Si de mon enfance j’ai refoulé tant de choses au point de n’en savoir rien et de continuer à vouloir n’en rien savoir, ce n’est pas pour ouvrir à présent, au prétexte d’une prétendue écriture, la boîte de Pandore que je tiens soigneusement éloignée. Cependant, non sans bonheur, reviennent et demeurent toujours…
Monsieur Bonnot
Des collections de pinceaux, têtes en l’air, dans des boites de conserve rouillées, un sol jonché de vieux journaux tachés, des chats partout, une odeur forte, difficile à supporter, où pipis de chats et térébenthine se mélangent. Monsieur Bonnot et son épouse vivent dans une maison qui se délabre au milieu d’un jardin à l’abandon. Je ne sais plus rien de leur visage, ni de leurs paroles. Seules les mains tordues de Monsieur Bonnot, crispées sur ses pinceaux. Seul le béret noir sur la tête de Monsieur Bonnot, artiste-peintre que ma grand-mère maternelle visitait quelques fois. Artiste et peintre, isolé et démuni, au milieu d’une tribu de chats qui mangeaient toutes leurs pauvres économies.
Félicie
La bonté même, la tristesse même, la discrétion même, Félicie n’avait qu’un seul habit, une robe tablier de travail, toujours grise, que les motifs fleuris n’égayaient jamais. Veuve depuis la grippe espagnole, la belle-sœur de ma grand-mère maternelle était une présence constante qui faisait tout, servante à demeure, servante à vie d’une famille l’acceptant avec condescendance sous le seul statut de la femme du pauvre frère disparu. Pour moi, enfant, Félicie n’était pas ce fantôme corvéable : elle était nourricière, attentive, aimante. Une présence d’humanité absolue prenant soins de tout, de toutes et de tous. Pour moi, adulte, Félicie est une femme qui aurait du se rebeller et nous fuir.
Popeye
Il marche à mes côtés quand je ne marche pas encore. Silencieux, il me suit ou me précède. Patient, il s’assoit et me regarde. Il est roux, rouquin, caramel, légèrement tigré. Popeye est un tabby roux. Nous fûmes séparés très tôt. J’ignore toujours qui appela Popeye le premier chat de ma vie. Il mérite mieux.
Madame Lang
Elle est ma maîtresse. Dans la cour de l’école elle nous fait chanter et danser la ronde « Nous n’irons plus au bois ». Madame Lang est rousse. Nul autre détail du visage de mon institutrice. Seuls ses cheveux roux. Sautez, dansez, embrassez qui vous voudrez. Seule certitude quand le refrain est tombé sur moi, c’est ma maîtresse que je suis allé embrasser. Madame Lang ou Madame Langue — je ne sais rien de l’orthographe de son nom — m’a laissé déposer un baiser à sa joue.

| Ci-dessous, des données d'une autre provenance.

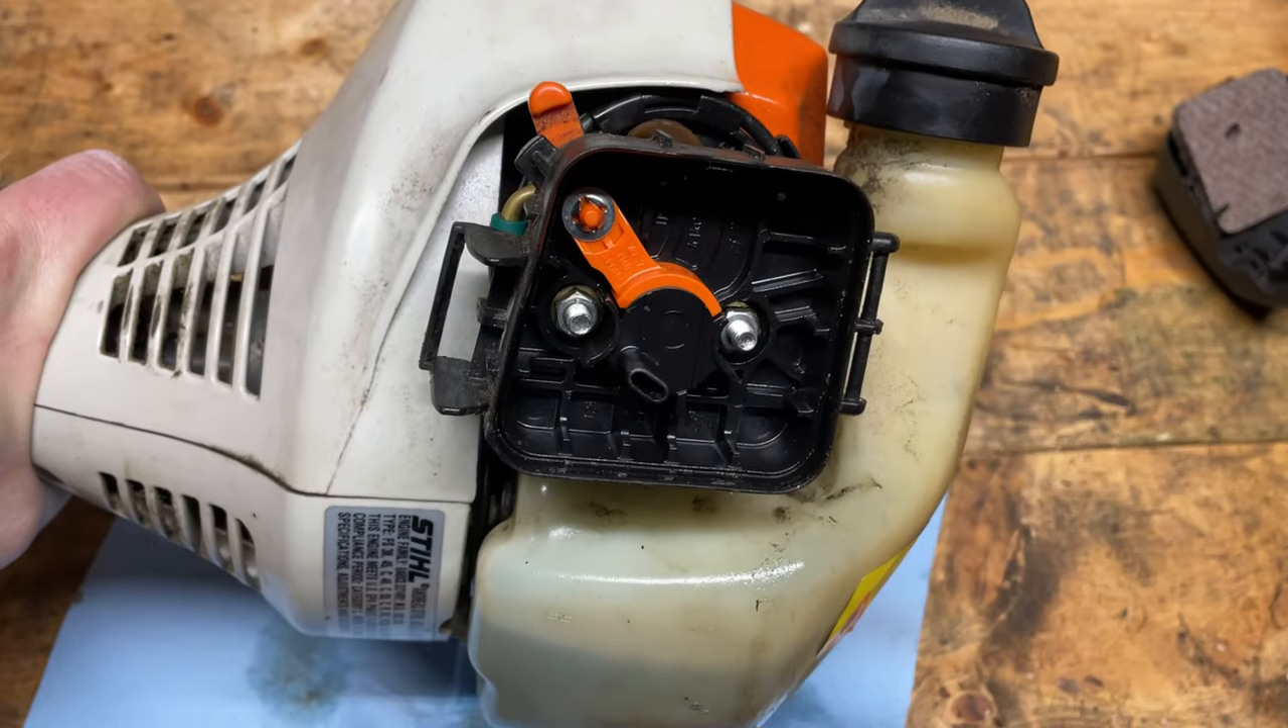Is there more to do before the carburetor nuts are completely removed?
Yes.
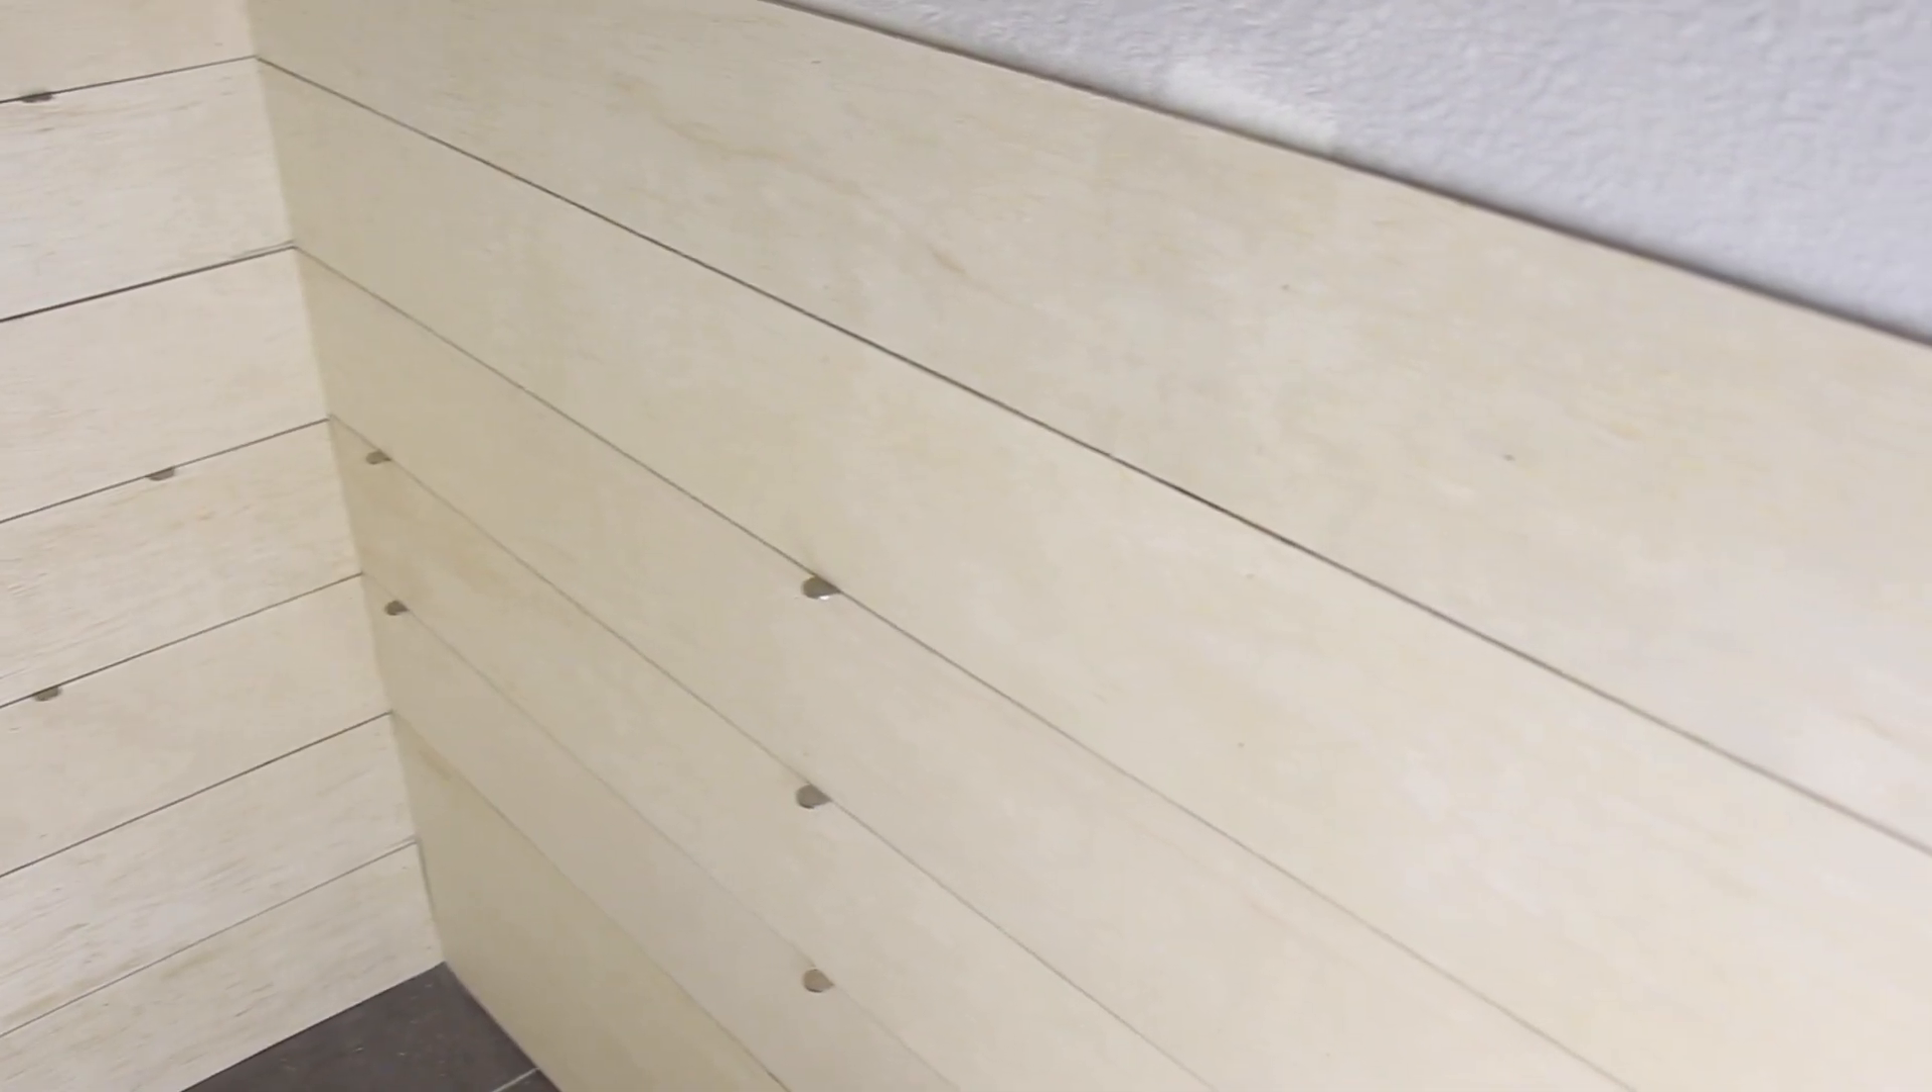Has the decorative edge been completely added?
No.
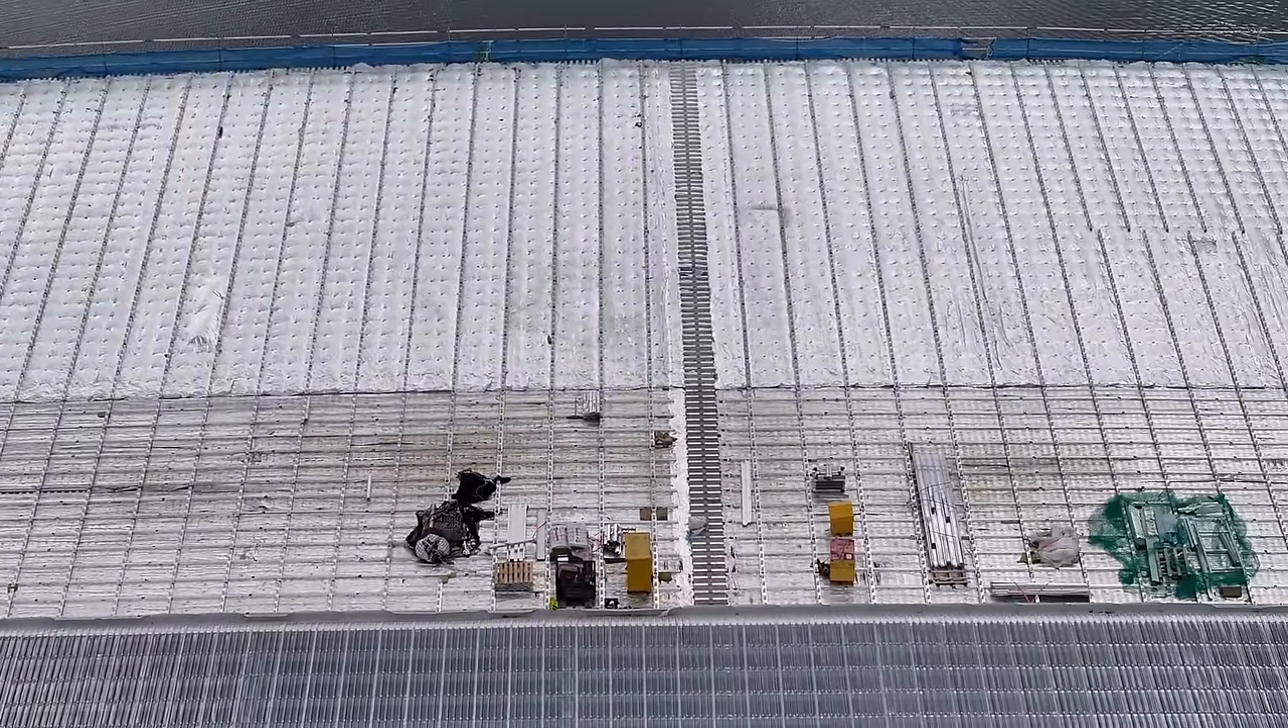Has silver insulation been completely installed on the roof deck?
No.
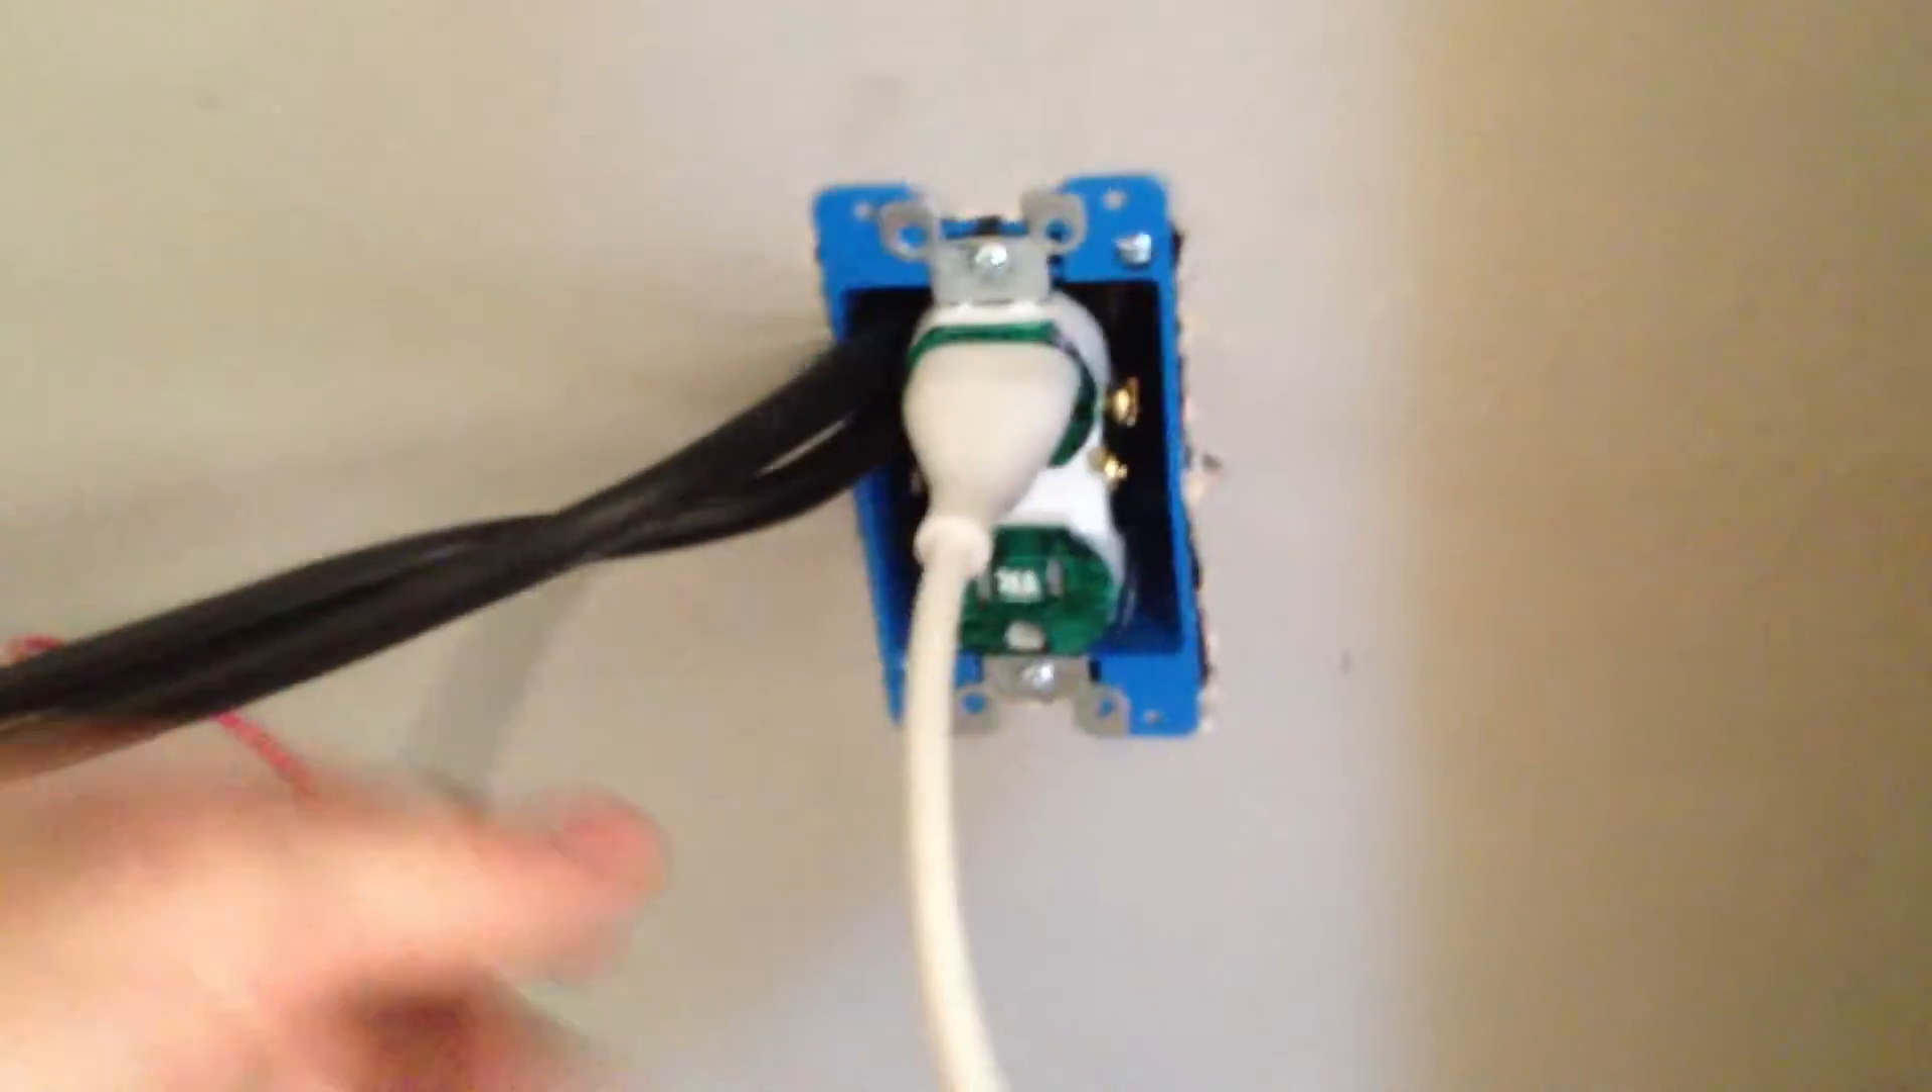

ouvrir ou ne pas ouvrir? c’est la question … Ceux qui demeurent vivent dans ses lignes et c’est beau. Félicie Félicité n’a pas fuit. Elle vit ici pour notre joie triste
Joie triste, oui. Merci Nathalie Holt. Votre attention à Félicité me touche tout particulièrement. Merci.
les quatre et la tendresse qui empêche l’effacement
et surtout que je l’aime Félicie
J’aime la nostalgie de ce tabby roux.
Merci Brigitte, merci Nicolas. Touché.